A low-pressure stream of permeate (rich in CO2 and H2S) exits the element through the horizontal tubes near both ends of the module body. The high-pressure natural gas stream (the residual, with the bulk CO2 and H2S removed), exits through the steel core tube at the bottom of the module.

When compared with amine systems, fiber membrane systems are more compact and largely self-contained. The membrane process works on the principle of diffusion and solubility-based separation and has no moving parts or chemical requirements. Membrane systems also eliminate the need for liquid recirculation, thereby reducing maintenance. Beyond eliminating the weight of liquid chemicals and the need to maintain liquid recirculation equipment, membrane systems don’t require the logistics associated with the transportation and storage of liquid amine chemicals.

“We offer both gas-processing systems,” said Rick Peters, director of membrane operations with Cameron’s custom process systems. “Our CYNARA membranes are capable of meeting low CO2 pipeline specifications, even when gas streams contain up to 90% CO2. And they can provide bulk separation of CO2 for gas streams with varying production rates and varying inlet CO2 content. Cameron’s CYNARA PN-1 CO2 separation system combines two different types of hollow fibers within a single membrane element to provide a specific process duty that will reduce the overall size and weight of the membrane system.”
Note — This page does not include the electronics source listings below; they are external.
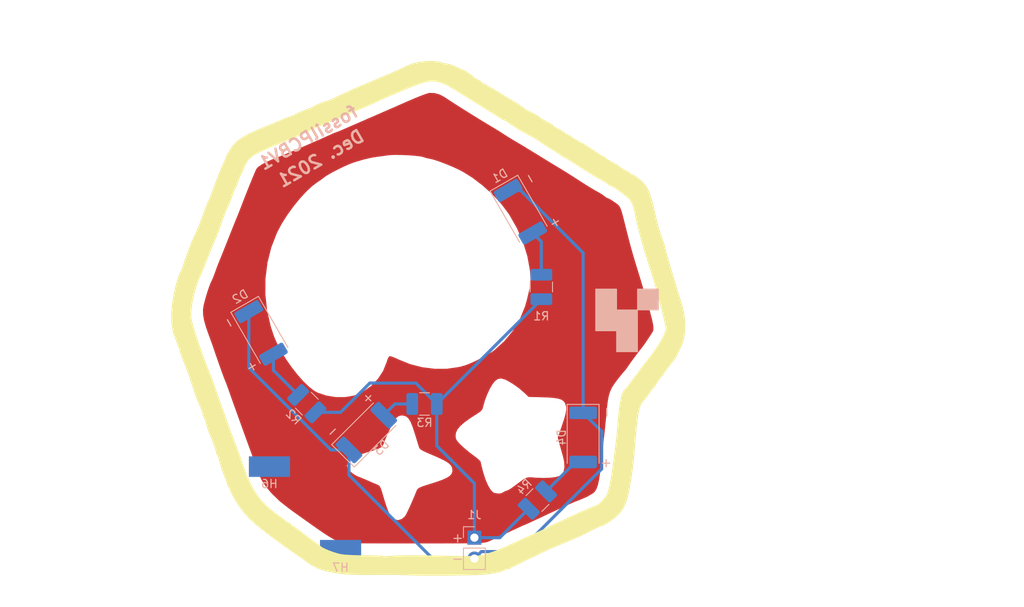
<source format=kicad_pcb>
(kicad_pcb (version 20211014) (generator pcbnew)

  (general
    (thickness 1.6)
  )

  (paper "A4")
  (layers
    (0 "F.Cu" signal)
    (31 "B.Cu" signal)
    (32 "B.Adhes" user "B.Adhesive")
    (33 "F.Adhes" user "F.Adhesive")
    (34 "B.Paste" user)
    (35 "F.Paste" user)
    (36 "B.SilkS" user "B.Silkscreen")
    (37 "F.SilkS" user "F.Silkscreen")
    (38 "B.Mask" user)
    (39 "F.Mask" user)
    (40 "Dwgs.User" user "User.Drawings")
    (41 "Cmts.User" user "User.Comments")
    (42 "Eco1.User" user "User.Eco1")
    (43 "Eco2.User" user "User.Eco2")
    (44 "Edge.Cuts" user)
    (45 "Margin" user)
    (46 "B.CrtYd" user "B.Courtyard")
    (47 "F.CrtYd" user "F.Courtyard")
    (48 "B.Fab" user)
    (49 "F.Fab" user)
  )

  (setup
    (pad_to_mask_clearance 0.051)
    (solder_mask_min_width 0.25)
    (pcbplotparams
      (layerselection 0x00010fc_ffffffff)
      (disableapertmacros false)
      (usegerberextensions false)
      (usegerberattributes false)
      (usegerberadvancedattributes false)
      (creategerberjobfile false)
      (svguseinch false)
      (svgprecision 6)
      (excludeedgelayer true)
      (plotframeref false)
      (viasonmask false)
      (mode 1)
      (useauxorigin false)
      (hpglpennumber 1)
      (hpglpenspeed 20)
      (hpglpendiameter 15.000000)
      (dxfpolygonmode true)
      (dxfimperialunits true)
      (dxfusepcbnewfont true)
      (psnegative false)
      (psa4output false)
      (plotreference true)
      (plotvalue true)
      (plotinvisibletext false)
      (sketchpadsonfab false)
      (subtractmaskfromsilk false)
      (outputformat 1)
      (mirror false)
      (drillshape 0)
      (scaleselection 1)
      (outputdirectory "gerberV1/")
    )
  )

  (net 0 "")
  (net 1 "Net-(D1-Pad1)")
  (net 2 "Net-(D1-Pad2)")
  (net 3 "Net-(D2-Pad2)")
  (net 4 "Net-(D3-Pad2)")
  (net 5 "Net-(D4-Pad2)")
  (net 6 "Net-(J1-Pad1)")
  (net 7 "Net-(H6-Pad1)")
  (net 8 "Net-(H7-Pad1)")

  (footprint "fossilFootprint:fossilCopperFill" (layer "F.Cu") (at 177.8 76.2))

  (footprint "fossilFootprint:fossilEdge" (layer "F.Cu") (at 177.8 76.2))

  (footprint "fossilFootprint:fossilMasklessBack" (layer "F.Cu") (at 177.8 76.2))

  (footprint "fossilFootprint:fossilMasklessFront" (layer "F.Cu") (at 177.8 76.2))

  (footprint "fossilFootprint:fossilSlikscreen" (layer "F.Cu") (at 177.8 76.2))

  (footprint "LED_SMD:LED_2512_6332Metric_Pad1.52x3.35mm_HandSolder" (layer "B.Cu") (at 196.596 90.424 -90))

  (footprint "Resistor_SMD:R_1210_3225Metric_Pad1.42x2.65mm_HandSolder" (layer "B.Cu") (at 163.032179 86.324179 -45))

  (footprint "Resistor_SMD:R_1210_3225Metric_Pad1.42x2.65mm_HandSolder" (layer "B.Cu") (at 191.0445 98.044 -135))

  (footprint "customParts:SMD_2x5mm" (layer "B.Cu") (at 167.132 104.14 90))

  (footprint "customParts:SMD_2x5mm" (layer "B.Cu") (at 158.496 93.98 90))

  (footprint "Resistor_SMD:R_1210_3225Metric_Pad1.42x2.65mm_HandSolder" (layer "B.Cu") (at 191.516 72.136 -90))

  (footprint "LED_SMD:LED_2512_6332Metric_Pad1.52x3.35mm_HandSolder" (layer "B.Cu") (at 188.976 62.992 -60))

  (footprint "Connector_PinSocket_2.54mm:PinSocket_1x02_P2.54mm_Vertical" (layer "B.Cu") (at 183.388 102.616 180))

  (footprint "LED_SMD:LED_2512_6332Metric_Pad1.52x3.35mm_HandSolder" (layer "B.Cu") (at 170.260482 89.835518 45))

  (footprint "Resistor_SMD:R_1210_3225Metric_Pad1.42x2.65mm_HandSolder" (layer "B.Cu") (at 177.3285 86.36))

  (footprint "LED_SMD:LED_2512_6332Metric_Pad1.52x3.35mm_HandSolder" (layer "B.Cu") (at 157.48 77.724 -60))

  (gr_poly
    (pts
      (xy 200.66 74.93)
      (xy 203.2 74.93)
      (xy 203.2 80.01)
      (xy 200.66 80.01)
      (xy 200.66 77.47)
      (xy 198.12 77.47)
      (xy 198.12 72.39)
      (xy 200.66 72.39)
    ) (layer "B.SilkS") (width 0.1) (fill solid) (tstamp 48d537a0-de2b-44e9-9aa9-8effcbbcd9bd))
  (gr_poly
    (pts
      (xy 205.74 74.93)
      (xy 203.2 74.93)
      (xy 203.2 72.39)
      (xy 205.74 72.39)
    ) (layer "B.SilkS") (width 0.1) (fill solid) (tstamp 606c0173-aaf3-40a6-a3db-868304524ed0))
  (gr_text "Dec. 2021" (at 164.719 56.515 30) (layer "B.SilkS") (tstamp 00000000-0000-0000-0000-000061ade92b)
    (effects (font (size 1.5 1.5) (thickness 0.3)) (justify mirror))
  )
  (gr_text "+" (at 181.356 102.616) (layer "B.SilkS") (tstamp 00000000-0000-0000-0000-000061b2448d)
    (effects (font (size 1.143 1.143) (thickness 0.15)) (justify mirror))
  )
  (gr_text "+" (at 156.464 81.788 300) (layer "B.SilkS") (tstamp 00000000-0000-0000-0000-000061b244c3)
    (effects (font (size 1.143 1.143) (thickness 0.15)) (justify mirror))
  )
  (gr_text "-" (at 166.116 89.662 45) (layer "B.SilkS") (tstamp 00000000-0000-0000-0000-000061b245e6)
    (effects (font (size 1.143 1.143) (thickness 0.15)) (justify mirror))
  )
  (gr_text "-" (at 153.67 76.454 300) (layer "B.SilkS") (tstamp 00000000-0000-0000-0000-000061b245fc)
    (effects (font (size 1.143 1.143) (thickness 0.15)) (justify mirror))
  )
  (gr_text "-" (at 199.39 87.376 90) (layer "B.SilkS") (tstamp 00000000-0000-0000-0000-000061b24600)
    (effects (font (size 1.143 1.143) (thickness 0.15)) (justify mirror))
  )
  (gr_text "-" (at 190.246 58.928 300) (layer "B.SilkS") (tstamp 00000000-0000-0000-0000-000061b24606)
    (effects (font (size 1.143 1.143) (thickness 0.15)) (justify mirror))
  )
  (gr_text "-" (at 181.356 105.156) (layer "B.SilkS") (tstamp 1262db3b-a26b-4239-818e-c0918a1e0884)
    (effects (font (size 1.143 1.143) (thickness 0.15)) (justify mirror))
  )
  (gr_text "fossilPCBV1" (at 163.195 53.975 30) (layer "B.SilkS") (tstamp 6ca2c278-92ac-4e0a-9a4d-60cf2be42479)
    (effects (font (size 1.5 1.5) (thickness 0.3)) (justify mirror))
  )
  (gr_text "+" (at 199.39 93.472) (layer "B.SilkS") (tstamp 7b72c912-4efb-4fc2-b992-25063a708c66)
    (effects (font (size 1.143 1.143) (thickness 0.15)) (justify mirror))
  )
  (gr_text "+" (at 170.434 85.598 45) (layer "B.SilkS") (tstamp f29a4641-d0f2-4985-9ddc-3948a4c28845)
    (effects (font (size 1.143 1.143) (thickness 0.15)) (justify mirror))
  )
  (gr_text "+" (at 193.294 64.262 300) (layer "B.SilkS") (tstamp fdf82097-41ff-4c0f-a549-7c1d749b483b)
    (effects (font (size 1.143 1.143) (thickness 0.15)) (justify mirror))
  )
  (gr_text "https://www.theamplituhedron.com/articles/How-to-design-a-complex-and-custom-shape-PCB-with-images-in-KiCad-and-manufacture-it-with-PCBWay/" (at 187.96 38.1) (layer "Eco1.User") (tstamp 65518d38-d906-46a5-864f-c819314b3a27)
    (effects (font (size 1 1) (thickness 0.15)))
  )

  (segment (start 187.48225 60.404749) (end 189.00725 60.404749) (width 0.381) (layer "B.Cu") (net 1) (tstamp 0cd4aedd-5b09-4309-a151-fd202de64118))
  (segment (start 197.3585 88.199) (end 196.596 87.4365) (width 0.381) (layer "B.Cu") (net 1) (tstamp 0d17fa91-4470-48b4-b053-cf8785bc66f8))
  (segment (start 167.069662 91.948) (end 168.148 91.948) (width 0.381) (layer "B.Cu") (net 1) (tstamp 1697ac32-743d-4e00-a0e0-c71ece92d082))
  (segment (start 155.98625 81.960322) (end 165.973928 91.948) (width 0.381) (layer "B.Cu") (net 1) (tstamp 331c09f4-d733-4114-9f9c-22d71516e54a))
  (segment (start 168.148 94.996) (end 168.148 91.948) (width 0.381) (layer "B.Cu") (net 1) (tstamp 3372e644-b4d1-442d-a10a-f6dec3d19a2b))
  (segment (start 196.596 67.993499) (end 196.596 86.674) (width 0.381) (layer "B.Cu") (net 1) (tstamp 4009f143-8458-4f3c-ade2-184d528103d7))
  (segment (start 178.308 105.156) (end 168.148 94.996) (width 0.381) (layer "B.Cu") (net 1) (tstamp 4f902a33-006e-4073-a137-f0f6c0d03fde))
  (segment (start 165.973928 91.948) (end 167.069662 91.948) (width 0.381) (layer "B.Cu") (net 1) (tstamp 53040c51-75e8-4836-80a3-aa2cc1cb1db1))
  (segment (start 184.237999 104.306001) (end 188.800791 104.306001) (width 0.381) (layer "B.Cu") (net 1) (tstamp 72d02abc-68a9-4a01-8093-f3cb076607ef))
  (segment (start 196.596 86.674) (end 196.596 87.4365) (width 0.381) (layer "B.Cu") (net 1) (tstamp 81aa8cc6-6002-4d5a-80e2-39535e02b7f8))
  (segment (start 183.388 105.156) (end 178.308 105.156) (width 0.381) (layer "B.Cu") (net 1) (tstamp 9581de1a-1269-4b09-9767-54ae720a5c5b))
  (segment (start 155.98625 75.136749) (end 155.98625 81.960322) (width 0.381) (layer "B.Cu") (net 1) (tstamp b4fa1410-5821-4560-8e02-90e704227f68))
  (segment (start 183.388 105.156) (end 184.237999 104.306001) (width 0.381) (layer "B.Cu") (net 1) (tstamp b8a4a9ea-572d-4d1f-887b-e3cd06b9a658))
  (segment (start 188.800791 104.306001) (end 198.84251 94.264282) (width 0.381) (layer "B.Cu") (net 1) (tstamp d322b03a-0203-41b4-9aab-61941fdde837))
  (segment (start 189.00725 60.404749) (end 196.596 67.993499) (width 0.381) (layer "B.Cu") (net 1) (tstamp df75bde6-d83e-4ce8-8c14-fdca867b8725))
  (segment (start 198.84251 89.68301) (end 197.3585 88.199) (width 0.381) (layer "B.Cu") (net 1) (tstamp effb2cdb-1ac8-476a-b030-5e474d332961))
  (segment (start 198.84251 94.264282) (end 198.84251 89.68301) (width 0.381) (layer "B.Cu") (net 1) (tstamp fdb33fde-d632-4842-a567-9df582d8ad93))
  (segment (start 191.516 70.6485) (end 191.516 66.625501) (width 0.381) (layer "B.Cu") (net 2) (tstamp 59529e3e-c87d-43fe-bc03-785e1237a420))
  (segment (start 191.516 66.625501) (end 190.46975 65.579251) (width 0.381) (layer "B.Cu") (net 2) (tstamp 85635872-56dd-4c5c-8652-e9da09d68752))
  (segment (start 161.980358 85.272358) (end 158.97375 82.26575) (width 0.381) (layer "B.Cu") (net 3) (tstamp 49975c14-5ec8-482c-8246-813e877be79a))
  (segment (start 158.97375 82.26575) (end 158.97375 80.311251) (width 0.381) (layer "B.Cu") (net 3) (tstamp 839f8097-fa8e-429b-922a-9ea40805d574))
  (segment (start 173.736 86.36) (end 175.841 86.36) (width 0.381) (layer "B.Cu") (net 4) (tstamp 6bd27b81-0c7b-48c7-9b74-efa8f458f5d1))
  (segment (start 172.372964 87.723036) (end 173.736 86.36) (width 0.381) (layer "B.Cu") (net 4) (tstamp d96fc027-f657-4db8-9e56-3691ba690028))
  (segment (start 192.096321 96.992179) (end 195.677 93.4115) (width 0.381) (layer "B.Cu") (net 5) (tstamp d6d54392-7419-4554-b216-f6cf7a05bf69))
  (segment (start 195.677 93.4115) (end 196.596 93.4115) (width 0.381) (layer "B.Cu") (net 5) (tstamp f29ab86d-1a79-4a20-82f6-29f1b56dfda4))
  (segment (start 176.276 83.82) (end 170.688 83.82) (width 0.381) (layer "B.Cu") (net 6) (tstamp 35c48c4e-329a-4465-a6b0-d42210a83f18))
  (segment (start 191.516 73.66) (end 191.516 73.6235) (width 0.381) (layer "B.Cu") (net 6) (tstamp 4487e328-825d-48cc-9c47-2f31b75b4b8f))
  (segment (start 178.816 86.36) (end 176.276 83.82) (width 0.381) (layer "B.Cu") (net 6) (tstamp 47e5ac25-7be9-4741-864a-be4adb3989d4))
  (segment (start 186.4725 102.616) (end 189.992679 99.095821) (width 0.381) (layer "B.Cu") (net 6) (tstamp 66a252ec-bd67-443f-91d8-a2cac62537ed))
  (segment (start 183.388 96.012) (end 183.388 102.616) (width 0.381) (layer "B.Cu") (net 6) (tstamp 76dbf9b0-5b09-4087-82f8-ff022c945481))
  (segment (start 178.816 91.44) (end 183.388 96.012) (width 0.381) (layer "B.Cu") (net 6) (tstamp 92637eea-e8e0-4df7-896c-baba46bf4920))
  (segment (start 183.388 102.616) (end 186.4725 102.616) (width 0.381) (layer "B.Cu") (net 6) (tstamp a0944ac8-46f2-4615-9d87-412f7cbc2f1b))
  (segment (start 178.816 86.36) (end 191.516 73.66) (width 0.381) (layer "B.Cu") (net 6) (tstamp d87e9b6b-649b-4cea-b05e-b09f249f5831))
  (segment (start 178.816 86.36) (end 178.816 91.44) (width 0.381) (layer "B.Cu") (net 6) (tstamp e1f04390-e5b8-4680-b61f-abc02048b5b1))
  (segment (start 164.084 87.376) (end 167.132 87.376) (width 0.381) (layer "B.Cu") (net 6) (tstamp e90a21ca-b0c1-4503-8fd2-90b633aae9d8))
  (segment (start 170.688 83.82) (end 167.132 87.376) (width 0.381) (layer "B.Cu") (net 6) (tstamp ea22aea5-ac45-4eda-a7fd-55306671774e))

)

</source>
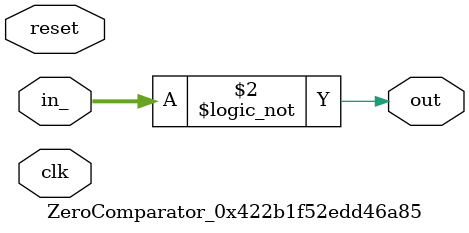
<source format=v>

`default_nettype none
module yourmodule
(
  input  wire [   0:0] clk,
  input  wire [   0:0] reset,
  input  wire [  31:0] msg,
  output wire [   0:0] out,
);

 
  assign out        = clk;



endmodule // mainUnit
`default_nettype wire

//-----------------------------------------------------------------------------
// ZeroComparator_0x422b1f52edd46a85
//-----------------------------------------------------------------------------
// nbits: 16
// dump-vcd: False
// verilator-xinit: zeros
`default_nettype none
module ZeroComparator_0x422b1f52edd46a85
(
  input  wire [   0:0] clk,
  input  wire [  15:0] in_,
  output reg  [   0:0] out,
  input  wire [   0:0] reset
);



  // PYMTL SOURCE:
  //
  // @s.combinational
  // def comb_logic():
  //       s.out.value = s.in_ == 0

  // logic for comb_logic()
  always @ (*) begin
    out = (in_ == 0);
  end


endmodule // ZeroComparator_0x422b1f52edd46a85
`default_nettype wire

</source>
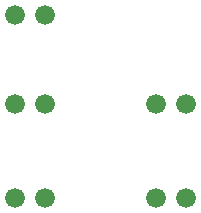
<source format=gtp>
G04 (created by PCBNEW-RS274X (2011-05-25)-stable) date Thu 01 Nov 2012 20:09:25 GMT*
G01*
G70*
G90*
%MOIN*%
G04 Gerber Fmt 3.4, Leading zero omitted, Abs format*
%FSLAX34Y34*%
G04 APERTURE LIST*
%ADD10C,0.006000*%
%ADD11C,0.066000*%
G04 APERTURE END LIST*
G54D10*
G54D11*
X31783Y-17126D03*
X32783Y-17126D03*
X31783Y-20079D03*
X32783Y-20079D03*
X31783Y-23228D03*
X32783Y-23228D03*
X36508Y-20079D03*
X37508Y-20079D03*
X36508Y-23228D03*
X37508Y-23228D03*
M02*

</source>
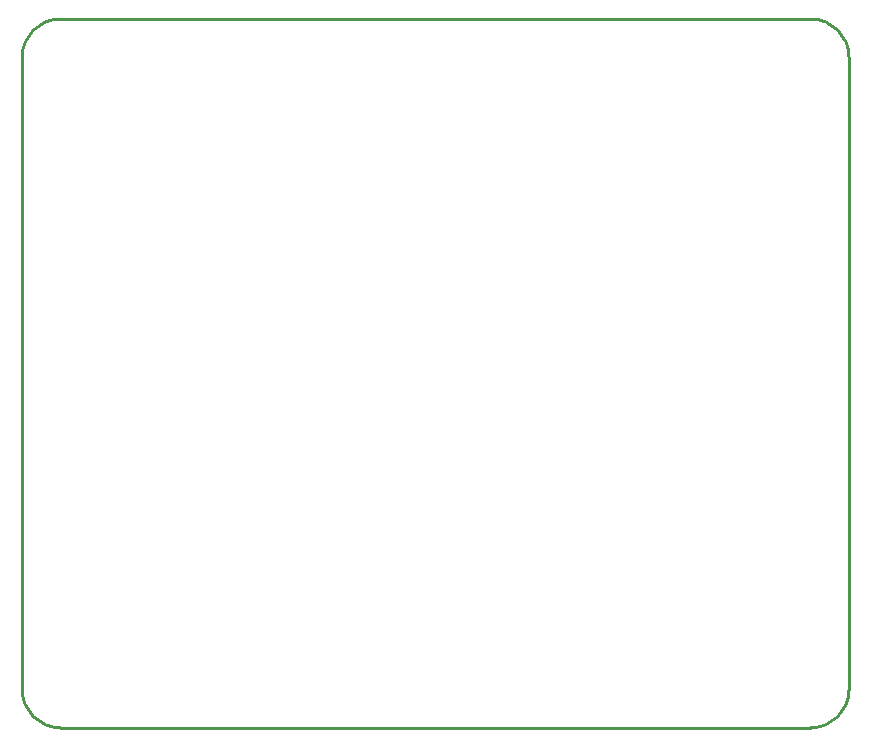
<source format=gko>
G04 Layer: BoardOutline*
G04 EasyEDA v6.3.22, 2020-03-18T10:30:20--5:00*
G04 98182c42750f413f95cb83c886c9a14c,0f239cf58a554773a8b80eeb1c5c5983,10*
G04 Gerber Generator version 0.2*
G04 Scale: 100 percent, Rotated: No, Reflected: No *
G04 Dimensions in millimeters *
G04 leading zeros omitted , absolute positions ,3 integer and 3 decimal *
%FSLAX33Y33*%
%MOMM*%
G90*
G71D02*

%ADD10C,0.254000*%
G54D10*
G01X1Y3200D02*
G01X1Y56800D01*
G01X66799Y1D02*
G01X3199Y1D01*
G01X70000Y56800D02*
G01X70000Y3200D01*
G01X3199Y60000D02*
G01X66799Y60000D01*
G75*
G01X0Y56800D02*
G02X3200Y60000I3200J0D01*
G01*
G75*
G01X3200Y0D02*
G02X0Y3200I0J3200D01*
G01*
G75*
G01X70000Y3200D02*
G02X66800Y0I-3200J0D01*
G01*
G75*
G01X66800Y60000D02*
G02X70000Y56800I0J-3200D01*
G01*

%LPD*%
M00*
M02*

</source>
However, membrane systems are not always the best answer. For a gas stream containing 600 ppm to 700 ppm H2S that needs to be reduced to 4 ppm with a little amount of inlet CO2, the amine system is a better choice. “For extremely low CO2 specifications, like LNG pretreatment, it would be economically more viable to use a hybrid system, employing membranes for bulk removal followed by an amine system for the polishing step,” Peters said.

Design considerations
When considering treatment system designs, planners also should note some additional operating characteristics: Membrane units require gas pretreatment, mainly in the form of gas dehydration. Amine treatment is an aqueous process that saturates the product gas stream with water. So the amine process will need to be upstream of the gas dehydration step or else the product gas will require a secondary dehydration step prior to being routed to the pipeline. Amine units also are prone to create foam in the presence of very heavy hydrocarbons.

“We discovered that there is a quantifiable difference between the two systems,” Peters said. “Amine absorption has multiple moving components and requires chemical solvent management. Modular membranes have eliminated those operating characteristics. This can be extremely important when you’re talking about a tight FPSO footprint because of the limits on expanding those facilities or modifying their treatment processes.”